Sunday, May 15, 2011

Let Go of Reason to Write Better? Could Be...

Photo snagged by Denny S. Bryce from an Internet blog.

Emotions are circumstances that task the heart as well as the mind. They help us tell a tale of extremes: extreme love, extreme hate, extreme pain, anguish and joy, guilt and sorrow, and fun and laughter. Those are the ingredients of good drama.

For some writers--like me--those emotions aren't easy for my characters. But good news! I am finally coming to grips with why my characters must show emotions in circumstances (scenes) that matter. I had this latest revelation during revisions of my 86,000 word manuscript.

Putting my characters in the front a speeding train has never been easy. It takes constant thought and concentration and I admire those who are make it so readily a integral part of their story telling.

In my non-writing life, I spend my time putting chaos in order, crafting the crazy into a seamless organized performance. So messing up a life (or ten:) is tough, nose to the grindstone, work. We've all heard that putting your characters in bad situations is hard. For me, I'm breaking a routine, a habit I've spent  twenty-five years perfecting.

Now, I must let go of rationale thought and seek out angst and grief, love and pain, laughter and tears. I now know that it's not just about creating a believable bad guy (which I've always found an easier task) it's about creating conflict and emotions throughout a story, from scene to scene, paragraph to paragraph, and each word has to matter. I want the reader to stare at the pages I wrote and say: wow, that's intense.

So you see, that's what I learned during my latest revision -- I can let go of reason.

And my characters are going to go through hell from here on out because of it.

How sweet is that?

Tuesday, May 3, 2011

Girl Crush - It's Just That She Won Be Over!

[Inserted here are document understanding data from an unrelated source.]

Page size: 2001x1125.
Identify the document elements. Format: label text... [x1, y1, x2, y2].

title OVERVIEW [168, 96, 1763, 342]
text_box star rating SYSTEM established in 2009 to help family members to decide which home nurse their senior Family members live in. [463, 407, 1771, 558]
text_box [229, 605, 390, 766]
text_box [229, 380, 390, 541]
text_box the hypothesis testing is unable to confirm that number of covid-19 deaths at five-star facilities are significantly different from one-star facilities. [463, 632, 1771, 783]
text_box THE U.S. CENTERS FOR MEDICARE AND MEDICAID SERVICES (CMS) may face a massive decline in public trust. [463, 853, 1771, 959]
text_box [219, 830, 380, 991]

Pulled from the Internet by Denny S. Bryce

After two and a half days in the middle of the forest (okay, I was in Virginia a few miles outside of DC at the WRW Retreat, but I saw a rabbit which means forest and/or woods to my city girl behind)...

Oh, what was I talking about? Well, I was explaining how I developed a girl crush on a literary agent, and not because she agreed to be my agent. Nope that wasn't it. She delivered one of the smartest workshops on marketing for authors I've heard in a while. Before I deliver the goods on this wunderkind, let me explain in more detail. I was at the WRW Retreat - it's the Washington, DC chapter of the RWA (Romance Writers of America). It was amazing, and the authors and agents and editors were down to earth and you know how these things can go - if they are right - they are glorious. So, good times were had by one and all...but before I scooted away Sunday morning (anxious to return home to my big screen desktop to write and write and write) I decided to attend one last workshop...honestly, I was so stressed out I only attended one workshop:). But this one was golden.

The presenter was Sara Megibow, an agent at the Nelson Literary Agency.  From my 25 years in the marketing and PR business can I just say wow. She knows the deal with what's up for authors in today's highly competitive Internet rules arena for marketing your business. And ladies (and gents) this world of art and beauty and everything surreal -- called writing -- translates into needing to know a hell of a lot about marketing.

What did Sara say? I can't repeat verbatim - my memory has been selective since 2003 - but the heart of her comments centered on the critical importance of establishing a web presence for your brand - which means the Internet needs to get to know you (authors!), whether you've been published or are multi-published. It's an added feather, marketing factoid, branding thumbs-up that you need to make happen.

Sara's advice was to visit her agency's website and take a look at its client lists' web presence. It's good. It's damn good. Then she said make certain you - pre-published gal and/or guy - have a website, Facebook page and a Twitter account. And no more I am intimated by Twitter. Take a few minutes a day, and pretend you are one of your characters, and blog and or Tweet in their voice (but let the world know who is behind all of this brilliance) - be your brand, be a marketing diva. When that brilliant book is finished and a publisher finally sees the light and makes the call - you want to be ready to sell the hell of that book.

Am I right? Hell, yes, me and my girl crush know the deal - exactly.